Iceland: Risk Assessment
Country Risk Rating
Business Climate Rating
- Stabilised banking sector
- Gradual decrease in public debt
- Abundant renewable energy (geothermal, hydroelectric)
- Oil and gas reserves
- Strong tourism potential
- Large currency reserves
- Strong household consumption
- Small economy
- Volcanic risks
- Limited supervision of banking system in a context of capital inflows and rising property prices
- Volatility of activity due to dependence on tourist numbers
- Risks associated with lifting of capital controls and household debt
- High foreign debt
- Concentration of production and exports (aluminium and seafood)

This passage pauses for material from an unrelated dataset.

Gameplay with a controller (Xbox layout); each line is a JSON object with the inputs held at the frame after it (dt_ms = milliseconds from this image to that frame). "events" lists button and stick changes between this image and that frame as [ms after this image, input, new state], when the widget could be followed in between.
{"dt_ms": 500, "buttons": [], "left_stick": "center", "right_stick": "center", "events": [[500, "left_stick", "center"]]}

- Russian embargo against Icelandic seafood
Growth Slowing in Line with a More Sustainable Pace of Tourism
Activity in 2018 is expected to slow but remain strong. This decline is mainly due to a more moderate growth in the key driving force in Icelandic economic activity since 2013: tourism. The sector suffered in 2017 because of the appreciation of the Icelandic krona, increasing the cost of local services for foreign tourists. Whilst the trend has been one of depreciation since mid-2017, prices will remain high for tourists, especially as the increase in VAT on tourist-related services (from 10% to 12%) will in large part offset this depreciation. At the same time, although the numbers of tourists will continue to increase, the actual rate of increase will likely slow, and the average spend per tourist will drop slightly. Investments in the tourism sector will, however, continue at a sustained level in order to make up for accommodation shortages. In addition, public investment will help alleviate the inadequacies of the transport infrastructures resulting from the rapid rise in visitor numbers since 2013. Residential construction will also experience growth, thanks to the rise in property prices, improving credit conditions and the reduction in household debt. The fishing and aluminum sectors are still major elements in the economy, and account for almost 75% of the country’s exports. These will benefit from the depreciation of the krona and the upwards trend in external demand. However, the Russian embargo (fifth largest trading partner) will continue to have a negative impact on exports of fishing products, even though the producers have managed to find substitute market outlets since 2015.
Household consumption will remain as one of the growth drivers in Iceland’s economic growth thanks to the rapid rise in wages, in a context of moderate inflation. In addition, the low level of unemployment (3.3% in July 2017) and increasing immigration will also help to further boost it.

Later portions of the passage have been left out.